Başbakan Adnan Menderes’in dine ve dindarlara tavrı ise açık ve kesin idi. Daha 1951’de “irtica” iddiasıyla dindarlara baskı yapılmasının hesabını kuranlara karşı, “DP, vicdan hürriyetine riayet edeceğini beş yıl evvel programıyla millete vaad etmiştir” cevabını veriyordu. “Türk Milleti Müslüman dır ve Müslüman olarak kalacaktır. Evvela kendine ve gelecek nesillere dinini telkin, onun esasını ve kaidelerini öğrenmesi, ebediyen Müslüman kalmasının münakaşa götürmez bir şartıdır” diyen Menderes’ti. Bunun için, ezanın aslına çevrilmesine sebep olduğu için Menderes, Bediüzzaman’ın ifadesiyle “İslâm kahramanıdır.”

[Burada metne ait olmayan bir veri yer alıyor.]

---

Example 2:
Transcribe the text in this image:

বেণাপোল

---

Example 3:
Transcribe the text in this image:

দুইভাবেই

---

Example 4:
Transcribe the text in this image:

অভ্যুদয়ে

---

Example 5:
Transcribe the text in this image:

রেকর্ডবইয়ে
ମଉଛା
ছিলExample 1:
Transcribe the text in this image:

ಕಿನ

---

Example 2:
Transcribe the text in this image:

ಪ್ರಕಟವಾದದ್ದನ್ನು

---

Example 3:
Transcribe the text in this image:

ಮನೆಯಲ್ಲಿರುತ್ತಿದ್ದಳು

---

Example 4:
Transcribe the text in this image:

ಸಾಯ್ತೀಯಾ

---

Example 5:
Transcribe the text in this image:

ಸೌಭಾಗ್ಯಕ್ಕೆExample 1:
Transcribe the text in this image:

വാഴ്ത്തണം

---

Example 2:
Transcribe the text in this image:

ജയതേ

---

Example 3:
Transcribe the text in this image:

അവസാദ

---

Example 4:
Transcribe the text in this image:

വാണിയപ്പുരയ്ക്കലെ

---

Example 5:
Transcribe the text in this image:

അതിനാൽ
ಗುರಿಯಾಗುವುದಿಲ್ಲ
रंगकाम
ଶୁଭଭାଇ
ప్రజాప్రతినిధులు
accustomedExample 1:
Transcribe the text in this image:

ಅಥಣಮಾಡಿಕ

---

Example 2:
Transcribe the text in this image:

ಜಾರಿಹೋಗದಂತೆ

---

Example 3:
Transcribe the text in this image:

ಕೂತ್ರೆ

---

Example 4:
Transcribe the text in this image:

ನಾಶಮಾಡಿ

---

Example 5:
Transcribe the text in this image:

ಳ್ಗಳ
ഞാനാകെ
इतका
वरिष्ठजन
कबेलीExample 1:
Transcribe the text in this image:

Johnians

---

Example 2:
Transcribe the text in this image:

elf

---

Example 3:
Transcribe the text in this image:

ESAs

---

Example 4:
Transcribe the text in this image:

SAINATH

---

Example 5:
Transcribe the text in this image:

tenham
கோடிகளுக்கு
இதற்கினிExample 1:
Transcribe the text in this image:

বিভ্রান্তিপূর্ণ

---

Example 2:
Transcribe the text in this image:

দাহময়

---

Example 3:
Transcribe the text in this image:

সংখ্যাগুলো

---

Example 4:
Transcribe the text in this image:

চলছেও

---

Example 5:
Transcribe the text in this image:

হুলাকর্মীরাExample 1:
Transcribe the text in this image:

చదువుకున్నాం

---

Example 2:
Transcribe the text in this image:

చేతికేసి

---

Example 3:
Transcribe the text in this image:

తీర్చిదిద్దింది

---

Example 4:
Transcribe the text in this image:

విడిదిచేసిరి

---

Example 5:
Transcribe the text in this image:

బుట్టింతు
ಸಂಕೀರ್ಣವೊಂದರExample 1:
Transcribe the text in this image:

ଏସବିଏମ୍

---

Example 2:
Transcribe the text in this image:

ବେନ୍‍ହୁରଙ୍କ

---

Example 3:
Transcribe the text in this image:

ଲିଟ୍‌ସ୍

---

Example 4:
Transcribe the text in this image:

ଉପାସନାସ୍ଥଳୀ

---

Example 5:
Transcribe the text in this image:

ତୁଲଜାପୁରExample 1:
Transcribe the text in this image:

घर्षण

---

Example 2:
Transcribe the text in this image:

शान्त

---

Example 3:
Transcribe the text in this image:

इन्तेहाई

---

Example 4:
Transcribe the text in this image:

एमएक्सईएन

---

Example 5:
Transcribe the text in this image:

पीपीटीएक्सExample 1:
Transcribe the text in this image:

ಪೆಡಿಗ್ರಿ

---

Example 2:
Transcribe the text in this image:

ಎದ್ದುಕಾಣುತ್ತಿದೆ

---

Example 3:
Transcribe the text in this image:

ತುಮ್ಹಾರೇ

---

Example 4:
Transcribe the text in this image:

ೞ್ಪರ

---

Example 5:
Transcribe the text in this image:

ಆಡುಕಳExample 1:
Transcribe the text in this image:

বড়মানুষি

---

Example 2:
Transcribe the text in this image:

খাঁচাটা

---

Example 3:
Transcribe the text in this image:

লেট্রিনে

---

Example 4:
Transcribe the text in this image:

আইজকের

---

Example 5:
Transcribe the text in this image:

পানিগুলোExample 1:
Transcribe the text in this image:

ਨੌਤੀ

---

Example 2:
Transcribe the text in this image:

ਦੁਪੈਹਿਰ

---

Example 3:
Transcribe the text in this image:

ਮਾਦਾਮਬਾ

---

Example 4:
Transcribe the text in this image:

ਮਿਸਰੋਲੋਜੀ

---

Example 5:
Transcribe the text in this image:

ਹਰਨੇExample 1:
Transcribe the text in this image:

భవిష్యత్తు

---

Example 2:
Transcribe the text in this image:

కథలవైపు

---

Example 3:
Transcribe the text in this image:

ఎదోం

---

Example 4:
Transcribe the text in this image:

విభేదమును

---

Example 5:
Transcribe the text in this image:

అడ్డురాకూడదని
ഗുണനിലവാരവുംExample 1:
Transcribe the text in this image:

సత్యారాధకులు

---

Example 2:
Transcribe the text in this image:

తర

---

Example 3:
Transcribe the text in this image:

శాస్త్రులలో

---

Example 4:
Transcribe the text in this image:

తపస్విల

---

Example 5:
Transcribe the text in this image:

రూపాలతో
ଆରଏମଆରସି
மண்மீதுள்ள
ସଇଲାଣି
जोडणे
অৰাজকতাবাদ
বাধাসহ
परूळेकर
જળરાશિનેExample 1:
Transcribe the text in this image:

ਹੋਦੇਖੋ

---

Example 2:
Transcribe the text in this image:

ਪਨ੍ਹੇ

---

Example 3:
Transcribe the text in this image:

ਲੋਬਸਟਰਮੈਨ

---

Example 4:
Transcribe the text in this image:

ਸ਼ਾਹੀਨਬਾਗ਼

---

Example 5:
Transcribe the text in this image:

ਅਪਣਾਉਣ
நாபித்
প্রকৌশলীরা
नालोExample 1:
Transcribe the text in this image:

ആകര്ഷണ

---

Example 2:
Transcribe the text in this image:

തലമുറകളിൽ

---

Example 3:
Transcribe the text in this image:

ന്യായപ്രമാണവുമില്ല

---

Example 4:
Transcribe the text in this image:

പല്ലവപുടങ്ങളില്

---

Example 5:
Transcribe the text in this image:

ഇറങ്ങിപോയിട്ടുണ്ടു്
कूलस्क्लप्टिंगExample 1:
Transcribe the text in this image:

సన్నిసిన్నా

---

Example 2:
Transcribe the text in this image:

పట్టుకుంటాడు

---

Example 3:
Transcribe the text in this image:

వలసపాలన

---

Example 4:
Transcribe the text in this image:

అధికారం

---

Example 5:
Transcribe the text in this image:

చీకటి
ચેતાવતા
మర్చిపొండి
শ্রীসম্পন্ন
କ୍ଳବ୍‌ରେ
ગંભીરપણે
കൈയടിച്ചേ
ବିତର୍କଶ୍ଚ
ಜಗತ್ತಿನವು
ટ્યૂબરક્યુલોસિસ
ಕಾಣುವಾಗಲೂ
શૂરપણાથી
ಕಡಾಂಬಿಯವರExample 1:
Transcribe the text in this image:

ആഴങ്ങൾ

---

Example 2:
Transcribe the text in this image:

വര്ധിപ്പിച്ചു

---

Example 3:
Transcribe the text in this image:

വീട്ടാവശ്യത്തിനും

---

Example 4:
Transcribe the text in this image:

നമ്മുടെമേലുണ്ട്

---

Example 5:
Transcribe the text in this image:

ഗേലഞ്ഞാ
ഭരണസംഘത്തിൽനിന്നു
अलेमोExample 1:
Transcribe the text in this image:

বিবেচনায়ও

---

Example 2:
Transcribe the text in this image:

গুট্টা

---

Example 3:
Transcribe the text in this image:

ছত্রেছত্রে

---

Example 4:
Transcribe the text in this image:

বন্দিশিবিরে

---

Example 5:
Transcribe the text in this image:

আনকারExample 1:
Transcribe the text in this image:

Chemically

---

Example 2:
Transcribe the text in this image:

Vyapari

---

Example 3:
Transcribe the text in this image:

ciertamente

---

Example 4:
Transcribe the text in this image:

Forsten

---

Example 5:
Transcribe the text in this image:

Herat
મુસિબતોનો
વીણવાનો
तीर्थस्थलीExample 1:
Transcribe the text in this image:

Menderes devri, demokrasi, hürriyet ve dini inkişaf devri olduğu kadar, fakirlikten kurtuluşun diğer bir adıydı…

Anadolu köylüsünün şartlarını, tarım ekonomisine dayanan Türkiye’de toprağın, toprakta çalışan insanın durumunu çok iyi bilen Menderes, bu ülkenin fakir tabakalarının, köylüsünün, şehirlisinin, kasketli, çarıklı, poturlu, ve şalvarlıların hayat şartlarını çok iyi bildiği için, çok kısa zamanda Türkiye gerçeğini, tepeden görüldüğü gibi değil, tabanda yaşandığı gibi çok iyi kavrayabilmiştir. Türkiye’de hürriyet içinde refah, demokrasi içinde medeniyet mücadelesini yapmanın imkân dahilinde olduğunu göstermiş bir iktidarın parlak başbakanıdır.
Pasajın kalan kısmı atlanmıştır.